The location of the Live Oak Apartments in Commerce, which were sued by the city for improperly disposing of asbestos. (Credit: Google Maps)

COMMERCE (CBSDFW.COM) – The city of Commerce has filed a lawsuit against a New Orleans-based management company alleging it improperly disposed of asbestos debris discovered three years ago in an apartment complex it owns.

In 2008, a fire destroyed a building at the Live Oak Apartments in the 2200 block of Live Oak Street, which are owned by the New Orleans company Fountainbleau. A report from a Dallas company shortly thereafter found asbestos in the walls, ceilings and tile of the building.

The city said it would have cost more than $80,000 to properly dispose of the asbestos-laced debris, and alleges Fountainbleau cut corners to save money.

In the multi-million dollar lawsuit, the city accuses the property owner of filling public Dumpsters with some of the debris and burying the rest of it in a hole behind the apartments.

“Why? Why? Why would anyone take children and people’s lives and put them in danger to save a dollar?” Asked Richard Hill, the Director of Homeland Security in Hunt County. Hill’s department oversees environmental enforcement.

“It’s a very bad situation,” Hill added.

Hill said the asbestos blew in the wind for years, and the city now fears the water supply could be contaminated because of the buried debris.

According to some residents, a representative with the management company took samples near the buried debris to test if it’s affected the groundwater. Test results should be back later this week.

“The longer this burial site stays there, the more dangerous it is to our water,” Hill said.

Attorneys representing Fountainbleau’s management did not agree to an interview, but did issue a statement:

“We first learned of the city’s lawsuit last Friday. While our response is not due in court until the end of this month, we intend to work with the authorities to resolve any issues and we remain committed to everyone’s safety,” read the statement.

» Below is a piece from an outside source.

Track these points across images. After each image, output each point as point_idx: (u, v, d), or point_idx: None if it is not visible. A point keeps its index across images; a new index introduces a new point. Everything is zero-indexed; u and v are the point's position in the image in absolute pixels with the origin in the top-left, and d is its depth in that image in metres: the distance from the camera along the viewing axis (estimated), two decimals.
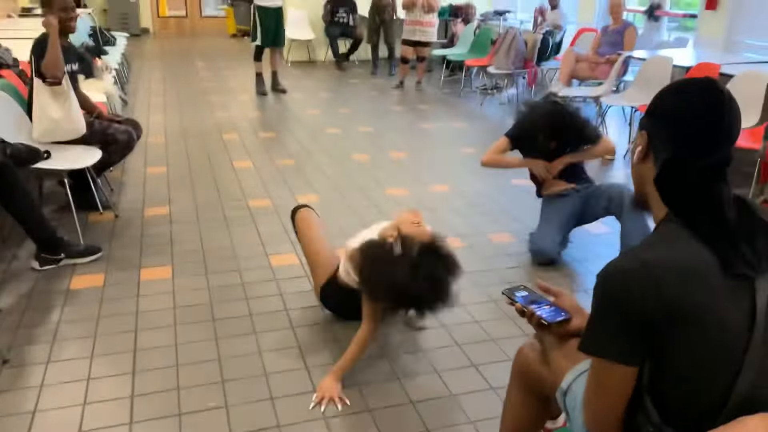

The suit bothers many of the residents who live in the complex. Some call the apartments modest and affordable, and say that the property owners failed to mention the asbestos discovery.

“This is the only place I can afford,’ said Tina Jernigan, a two-year resident. “It makes me feel sick that they ain’t telling us what’s going on around us.”

Jernigan said she’s worried about her two young sons and her asthma, which she said is getting worse. Other residents said they’ve visited doctors after learning of the asbestos and were told that signs of exposure wouldn’t show up for a number of years.

Commerce officials said they only learned of the buried secret after receiving a tip. Daniel Ray, the attorney who represents the city in the suit, said Fountainbleau violated numerous laws and they’re suing to get the mess cleaned up.

“We don’t know who has been exposed or how much exposure they’ve had,” Ray said. “The particles are so small and can become airborne.”

Hunt County District Attorney Nobie Walker said there is a criminal investigation underway as well.